» Task instructions: How many lines of the records below contain the word "TACUBAYA"? Answer with the number alone.

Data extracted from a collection
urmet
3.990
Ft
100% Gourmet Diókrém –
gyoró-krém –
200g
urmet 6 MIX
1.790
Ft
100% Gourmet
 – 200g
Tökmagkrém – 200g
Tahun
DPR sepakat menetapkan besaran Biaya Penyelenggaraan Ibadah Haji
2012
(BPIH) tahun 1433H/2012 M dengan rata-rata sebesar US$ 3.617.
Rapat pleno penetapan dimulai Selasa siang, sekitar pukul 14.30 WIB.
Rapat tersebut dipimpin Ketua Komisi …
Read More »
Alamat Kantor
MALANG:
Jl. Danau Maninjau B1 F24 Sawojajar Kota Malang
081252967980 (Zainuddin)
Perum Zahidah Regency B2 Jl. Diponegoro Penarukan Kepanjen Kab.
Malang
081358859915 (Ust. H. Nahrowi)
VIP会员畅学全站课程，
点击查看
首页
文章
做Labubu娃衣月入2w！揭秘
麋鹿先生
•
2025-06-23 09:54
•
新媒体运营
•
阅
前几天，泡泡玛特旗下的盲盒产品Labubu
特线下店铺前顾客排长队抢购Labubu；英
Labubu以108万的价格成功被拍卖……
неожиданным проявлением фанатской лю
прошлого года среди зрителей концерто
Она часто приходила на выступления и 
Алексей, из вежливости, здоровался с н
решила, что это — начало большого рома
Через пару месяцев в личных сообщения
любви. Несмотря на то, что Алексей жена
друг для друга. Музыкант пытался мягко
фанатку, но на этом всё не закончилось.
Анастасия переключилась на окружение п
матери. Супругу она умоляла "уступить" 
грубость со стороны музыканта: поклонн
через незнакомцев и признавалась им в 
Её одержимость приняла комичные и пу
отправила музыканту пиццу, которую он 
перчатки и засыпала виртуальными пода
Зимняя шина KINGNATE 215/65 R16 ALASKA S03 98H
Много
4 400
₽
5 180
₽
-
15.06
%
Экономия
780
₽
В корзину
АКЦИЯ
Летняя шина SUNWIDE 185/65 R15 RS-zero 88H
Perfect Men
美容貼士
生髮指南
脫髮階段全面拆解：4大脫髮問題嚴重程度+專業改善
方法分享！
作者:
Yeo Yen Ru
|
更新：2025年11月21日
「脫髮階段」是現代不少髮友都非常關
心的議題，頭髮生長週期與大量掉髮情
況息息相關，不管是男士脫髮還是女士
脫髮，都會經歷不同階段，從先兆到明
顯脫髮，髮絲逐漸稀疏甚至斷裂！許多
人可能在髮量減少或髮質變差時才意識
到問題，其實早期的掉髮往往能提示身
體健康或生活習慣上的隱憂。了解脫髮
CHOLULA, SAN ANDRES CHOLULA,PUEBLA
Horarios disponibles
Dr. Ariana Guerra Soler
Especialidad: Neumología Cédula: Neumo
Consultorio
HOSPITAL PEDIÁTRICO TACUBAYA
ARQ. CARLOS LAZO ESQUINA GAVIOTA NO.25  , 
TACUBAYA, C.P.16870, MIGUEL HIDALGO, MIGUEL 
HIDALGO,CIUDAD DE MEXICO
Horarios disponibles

» Solution for this task: 2